Agent Deployment Guide
Automated deployment strategies and best practices for scaling SysManage agent deployment across your infrastructure.
Deployment Overview
SysManage agents can be deployed using various automation tools and strategies depending on your infrastructure size and management preferences.
🔧 Configuration Management
Deploy agents using infrastructure automation tools
- Ansible playbooks
- Puppet manifests
- Chef cookbooks
- SaltStack states
📦 Package Managers
Use system package managers for standardized deployment
- APT repositories (Debian/Ubuntu)
- YUM/DNF repositories (RHEL/CentOS/Fedora)
- Chocolatey (Windows)
- Homebrew (macOS)
🐳 Containerized Deployment
Deploy agents as containers for modern infrastructure
- Docker containers
- Kubernetes DaemonSets
- Docker Swarm services
- Podman deployments
Ansible Deployment
Ansible is the recommended tool for automated agent deployment. Here's a sample playbook:
Basic Ansible Playbook
---
- name: Deploy SysManage Agent
hosts: all
become: yes
vars:
sysmanage_server: "sysmanage.example.com"
sysmanage_port: 8443
agent_version: "latest"
tasks:
- name: Download SysManage agent
get_url:
url: "https://releases.sysmanage.org/{{ agent_version }}/sysmanage-agent-{{ ansible_system | lower }}-{{ ansible_architecture }}"

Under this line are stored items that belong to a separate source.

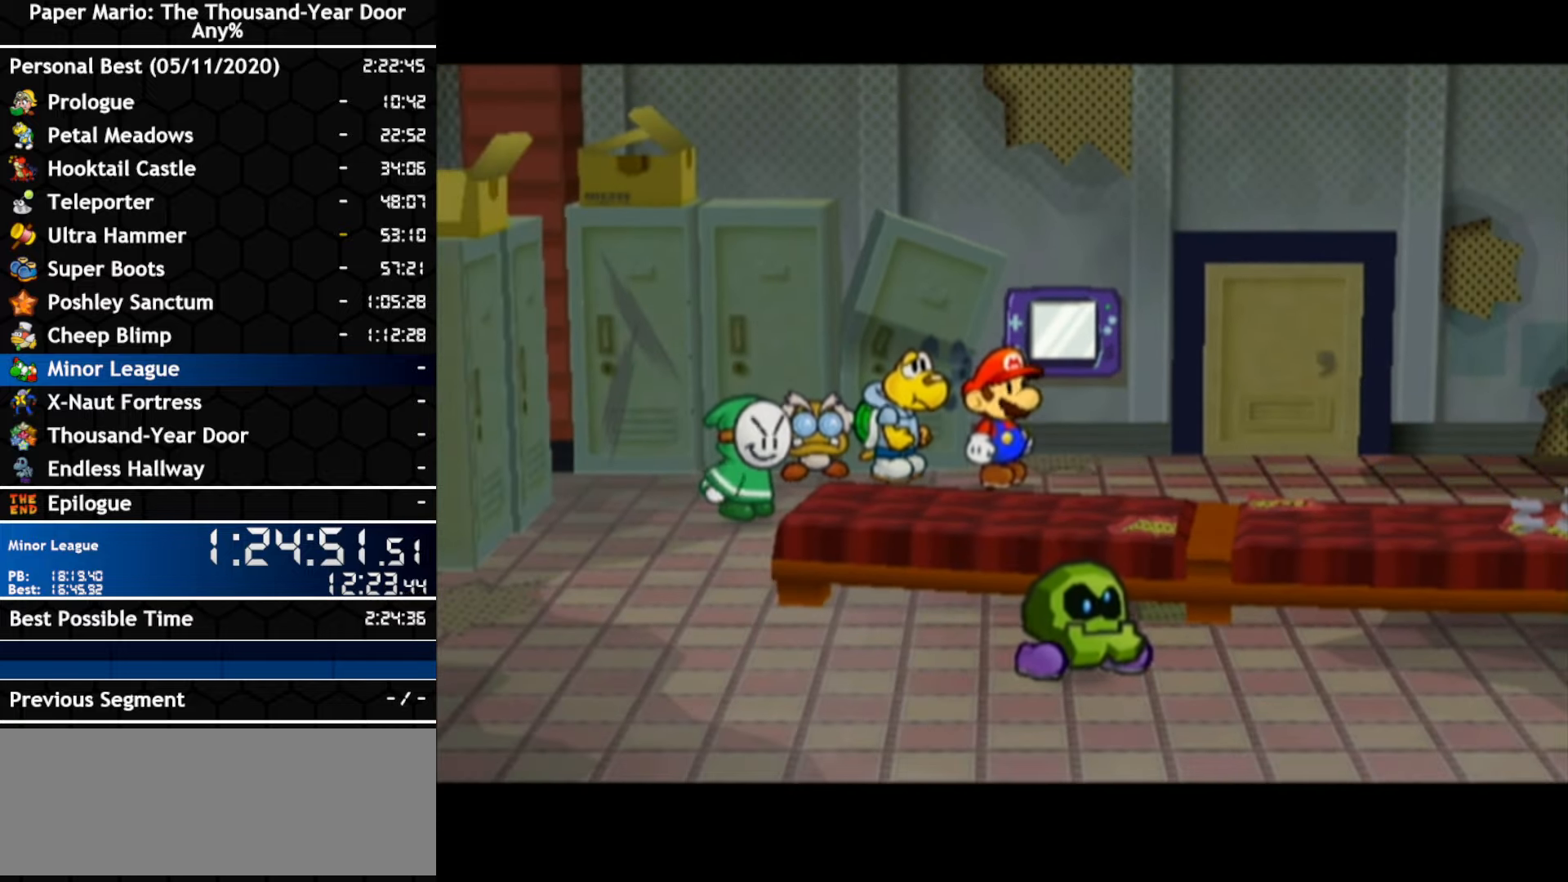
{"buttons": [], "left_stick": "center", "right_stick": "center", "events": [[316, "A", "down"], [416, "left_stick", "center"], [450, "A", "up"]]}
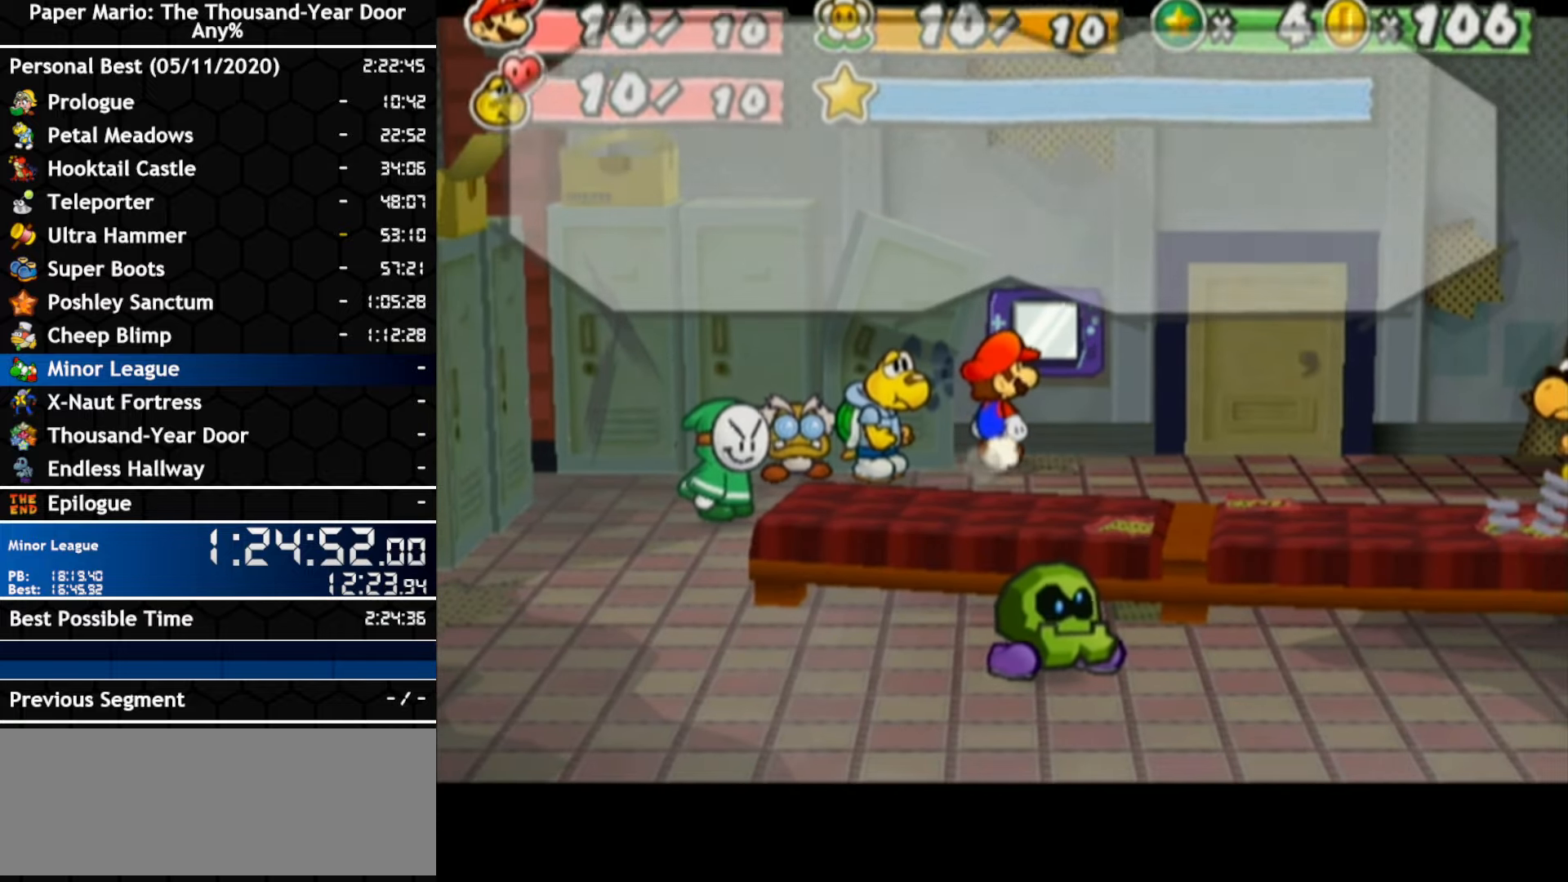
{"buttons": [], "left_stick": "center", "right_stick": "center", "events": [[66, "B", "down"], [133, "A", "down"], [150, "B", "up"], [183, "A", "up"]]}
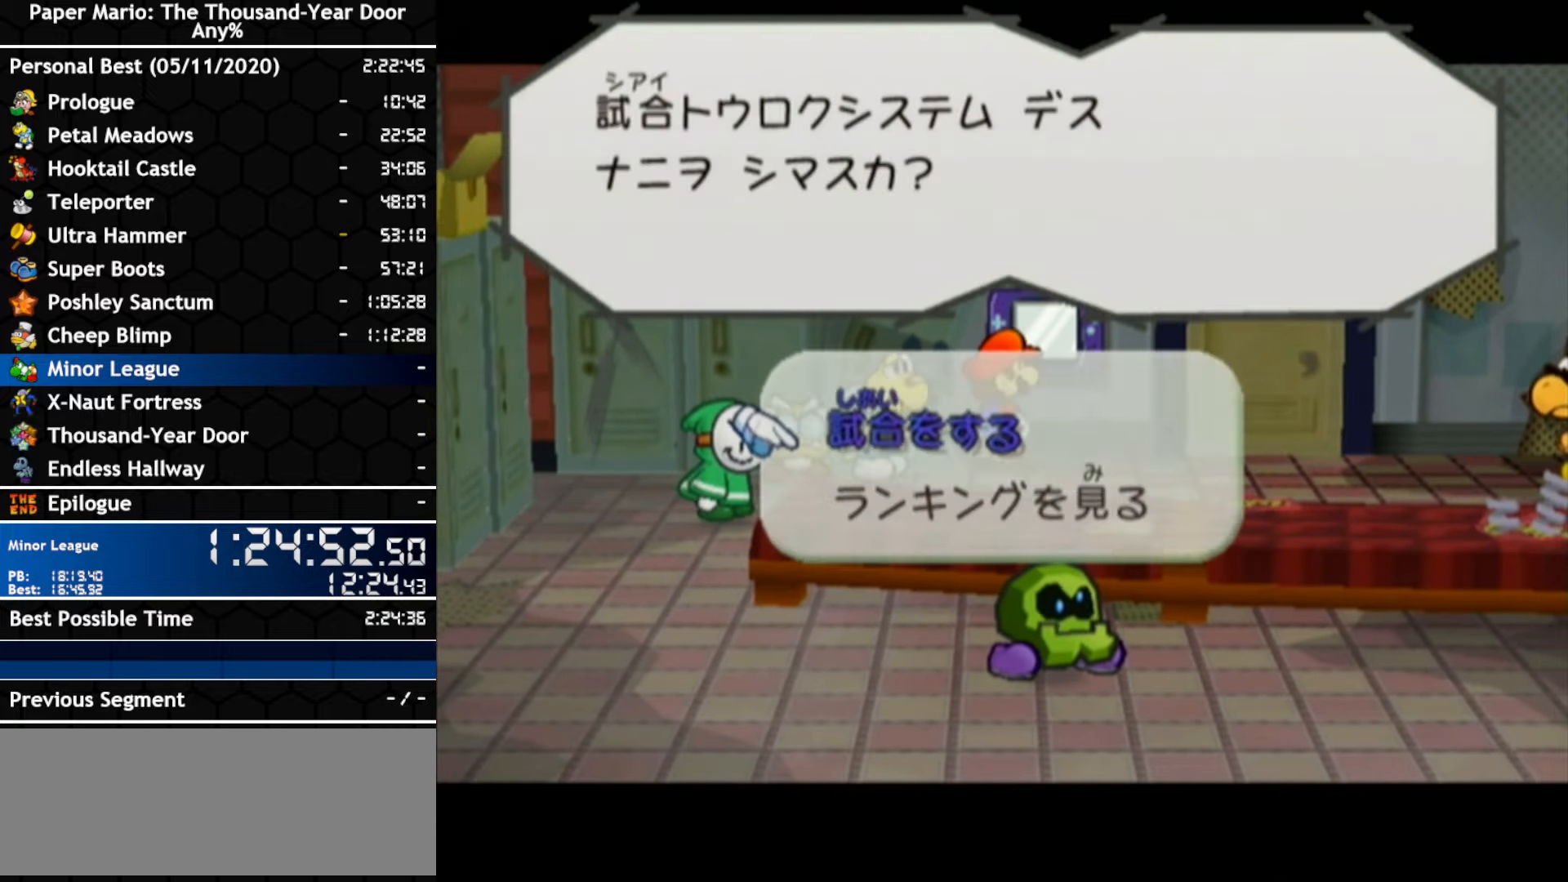
{"buttons": [], "left_stick": "center", "right_stick": "center", "events": []}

dest: "/tmp/sysmanage-agent"
mode: '0755'
- name: Install agent
command: /tmp/sysmanage-agent install --server {{ sysmanage_server }} --port {{ sysmanage_port }}
creates: /etc/sysmanage-agent/config.toml
- name: Start and enable agent service
systemd:
name: sysmanage-agent
state: started
enabled: yesAdvanced Playbook with Certificate Management
---
- name: Deploy SysManage Agent with mTLS
hosts: all
become: yes
vars:
sysmanage_server: "sysmanage.example.com"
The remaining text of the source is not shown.